According the National Center for Health Statistics, there were approximately 2,187,000 marriages celebrated in the United States in 2003. That results in a marriage rate of 0.75%, or 7.5 marriages per 1,000 people. The divorce rate for the same year was 0.38%, or 3.8 divorces per 1,000 people. (The divorce rate is actually higher since four states, including California, do not collect or report divorce statistics.)
Since a marriage involves two people, 2,187,000 marriages equal 4,374,000 men and women who married in 2003. The corresponding number of men and women who divorced was 2,216,160.
That’s a lot of people who might be offended by Jesus’ words in Matthew 5.31–32: “It has been said, ‘Anyone who divorces his wife must give her a certificate of divorce.’ But I tell you that anyone who divorces his wife, except for marital unfaithfulness, causes her to become an adulteress, and anyone who marries the divorced woman commits adultery.” In other words, Jesus is telling his disciples, divorce is a sin.
Those are pretty strong words in our divorce-prone culture, and they require some explanation, which I’ll do tomorrow. Today, however, I’d like to look at the flip side of Jesus’ words, for if divorce is a vice, surely marriage is a virtue.
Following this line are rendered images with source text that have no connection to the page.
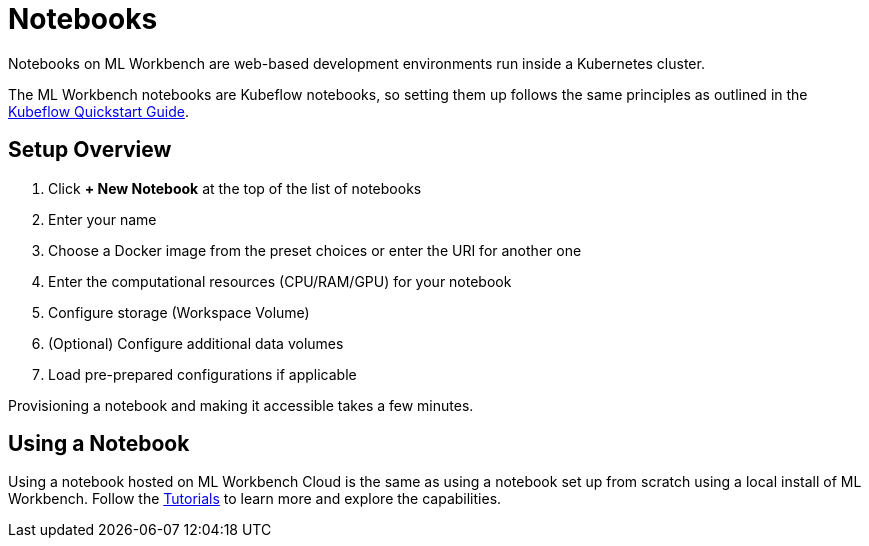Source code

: = Notebooks
:experimental:

Notebooks on ML Workbench are web-based development environments run inside a Kubernetes cluster.

The ML Workbench notebooks are Kubeflow notebooks, so setting them up follows the same principles as outlined in the link:https://www.kubeflow.org/docs/components/notebooks/quickstart-guide/[Kubeflow Quickstart Guide].

== Setup Overview

. Click btn:[+ New Notebook] at the top of the list of notebooks
. Enter your name
. Choose a Docker image from the preset choices or enter the URI for another one
. Enter the computational resources (CPU/RAM/GPU) for your notebook
. Configure storage (Workspace Volume)
. (Optional) Configure additional data volumes
. Load pre-prepared configurations if applicable

Provisioning a notebook and making it accessible takes a few minutes.

== Using a Notebook

Using a notebook hosted on ML Workbench Cloud is the same as using a notebook set up from scratch using a local install of ML Workbench.
Follow the xref:tutorials:index.adoc[Tutorials] to learn more and explore the capabilities.
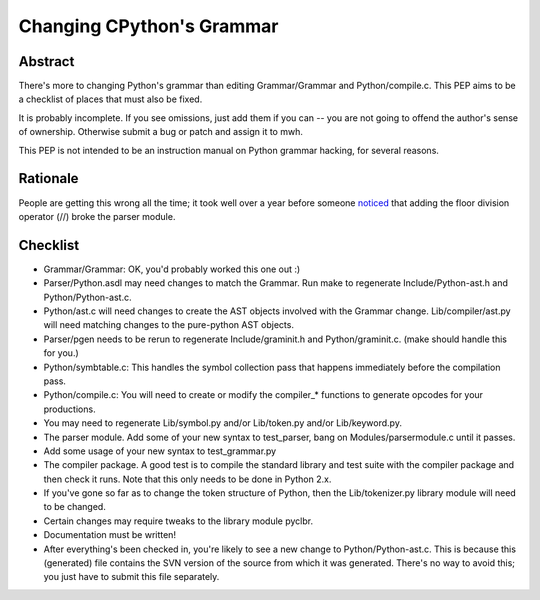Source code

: .. _grammar:

Changing CPython's Grammar
==========================

Abstract
--------

There's more to changing Python's grammar than editing
Grammar/Grammar and Python/compile.c.  This PEP aims to be a
checklist of places that must also be fixed.

It is probably incomplete.  If you see omissions, just add them if
you can -- you are not going to offend the author's sense of
ownership.  Otherwise submit a bug or patch and assign it to mwh.

This PEP is not intended to be an instruction manual on Python
grammar hacking, for several reasons.


Rationale
---------

People are getting this wrong all the time; it took well over a
year before someone `noticed <How to Change Python's Grammar>`_
that adding the floor division
operator (//) broke the parser module.


Checklist
---------

* Grammar/Grammar: OK, you'd probably worked this one out :)

* Parser/Python.asdl may need changes to match the Grammar.  Run make to
  regenerate Include/Python-ast.h and Python/Python-ast.c.

* Python/ast.c will need changes to create the AST objects involved with the
  Grammar change.  Lib/compiler/ast.py will need matching changes to the
  pure-python AST objects.

* Parser/pgen needs to be rerun to regenerate Include/graminit.h and
  Python/graminit.c. (make should handle this for you.)

* Python/symbtable.c: This handles the symbol collection pass
  that happens immediately before the compilation pass.

* Python/compile.c: You will need to create or modify the
  compiler_* functions to generate opcodes for your productions.

* You may need to regenerate Lib/symbol.py and/or Lib/token.py
  and/or Lib/keyword.py.

* The parser module.  Add some of your new syntax to test_parser,
  bang on Modules/parsermodule.c until it passes.

* Add some usage of your new syntax to test_grammar.py

* The compiler package.  A good test is to compile the standard
  library and test suite with the compiler package and then check
  it runs.  Note that this only needs to be done in Python 2.x.

* If you've gone so far as to change the token structure of
  Python, then the Lib/tokenizer.py library module will need to be changed.

* Certain changes may require tweaks to the library module pyclbr.

* Documentation must be written!

* After everything's been checked in, you're likely to see a new
  change to Python/Python-ast.c.  This is because this
  (generated) file contains the SVN version of the source from
  which it was generated.  There's no way to avoid this; you just
  have to submit this file separately.
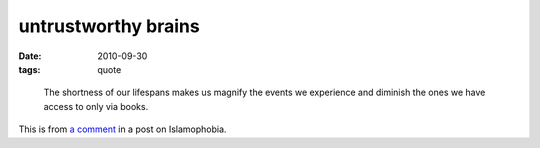 untrustworthy brains
====================

:date: 2010-09-30
:tags: quote

..

    The shortness of our lifespans makes us magnify the events we
    experience and diminish the ones we have access to only via books.

This is from `a comment`_ in a post on Islamophobia.

.. _a comment: http://etbe.coker.com.au/2008/09/11/islamophobia/#comment-15823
In Matthew 19.1–12, Jesus engaged some Pharisees in an argument over divorce. They asked him, “Is it lawful for a man to divorce his wife for any and every reason?” This reflected a debate in their own circles between the strict position of Rabbi Shammai, who required a grave marital offence for divorce, and the lax position of Rabbi Hillel, who allowed divorce for just about any reason. Jesus sided with Shammai and reminded Hillel’s followers about God’s purpose for marriage with these words:
“Haven’t you read that in the beginning the Creator made them male and female, and said, ‘For this reason a man will leave his father and mother and be united to his wife, and the two will become one flesh’? So they are no longer two, but one. Therefore what God has joined together, let man not separate.”
One of God’s gifts to us is marriage. When I marry a couple, I read them the following words from the Book of Common Prayer: “The union of husband and wife in heart, body, and mind is intended by God for their mutual joy; for the help and comfort given one another in prosperity and adversity; and, when it is God’s will, for the procreation of children and their nurture in the knowledge and love of the Lord.”
Mutual joy. Help and comfort. Procreation and nurture. Marriage is a virtue, especially if practiced virtuously. It is God’s intention for the men and women he created. Only when we see marriage in the light of God’s creative purposes can we begin to understand why Jesus took such a strong position against divorce.